• Selected passage:
Leogane, Haiti. We are 18 debris-strewn miles West of Port-au-Prince. I am leading an international NGO team in Haiti as part of the recovery and reconstruction here following the January 12 earthquake.
Our objective is to provide post-disaster family-care programming for orphaned children living with their extended families in Leogane.
In addition, we are involved with our partner NGOs to provide education, health care, and clean water for the city’s children. Education is key, and our partners are focused on primary, secondary, and long-distance learning via Skype. Emphasis is on helping to decentralize Haiti, building opportunities for people to leave the nation’s overcrowded capital.
We are camped across the street from 6,000 homeless Haitians in Leogane Stadium, with another 1,000 living in tents next to us. We are on Day 2 of the trip, camped out on the cement floor of the Belo Water Company factory, and our days begin at dawn.

• Parts of the exercise:
1. In the Leogane dispatch, condense the paragraph beginning "In addition, we are involved" into a short bulleted list that keeps its main facts.
2. Continue the Leogane dispatch from where it stops.

• Records from a dataset:
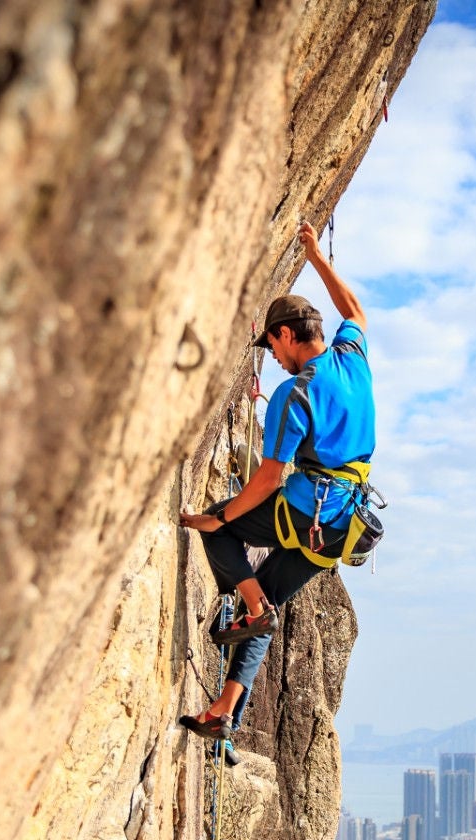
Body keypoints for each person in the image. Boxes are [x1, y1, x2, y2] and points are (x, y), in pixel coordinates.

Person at [178, 219, 374, 739]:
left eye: (273, 347)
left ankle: (254, 605)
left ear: (287, 335)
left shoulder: (297, 393)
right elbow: (353, 311)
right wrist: (315, 256)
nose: (276, 359)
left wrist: (213, 516)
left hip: (307, 510)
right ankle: (224, 712)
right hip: (344, 525)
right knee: (264, 604)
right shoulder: (353, 360)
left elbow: (266, 483)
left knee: (221, 529)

• Exercise responses:
1.
- Works with partner NGOs to provide education, health care, and clean water for Leogane's children
- Treats education as key: partners focus on primary, secondary, and long-distance learning via Skype
- Stresses decentralizing Haiti by creating opportunities for people to leave the overcrowded capital

2.
We arrive in Carrefour, a poor community along the main road from Port-au-Prince to Leogane. Our meeting begins at 8am with a Haitian NGO led by a dynamic Haitian-American, Slajanna “Tammy” Riche who came down from Long Island immediately after the quake.
Tammy has founded “Next Haiti” to serve the people living in primitive concrete homes and tents built up the steep mountainside. She would like us to accept two orphaned children. One of the children lost their father when she was three and now her mother has been killed in the earthquake.
While we were in Carrefour, we visited one of our team member’s childhood home which survived the quake but was consumed by fire in just the last few weeks. The one-room home, with a sweeping balcony view of the harbor below, was home to his entire family until he migrated to the U.S. at the age of six.
Upon our return, we see the effect our Radio Amikal FM 101.5 interview the night before had had: almost 200 applicants wait in the hot sun to interview for one of our ten college scholarships in Beijing, China. We are working to obtain university scholarships in the U.S. for them as well.
We have decided to train 40 Haitian recent college graduates in English and Chinese for one year at our own expense, so that the ten best candidates indentified over a year of study will be prepared to study in Beijing.
Our team members Kona Shen and Vanessa Kim lead the candidate interviews in English, French, and creole in a process lasting seven hours.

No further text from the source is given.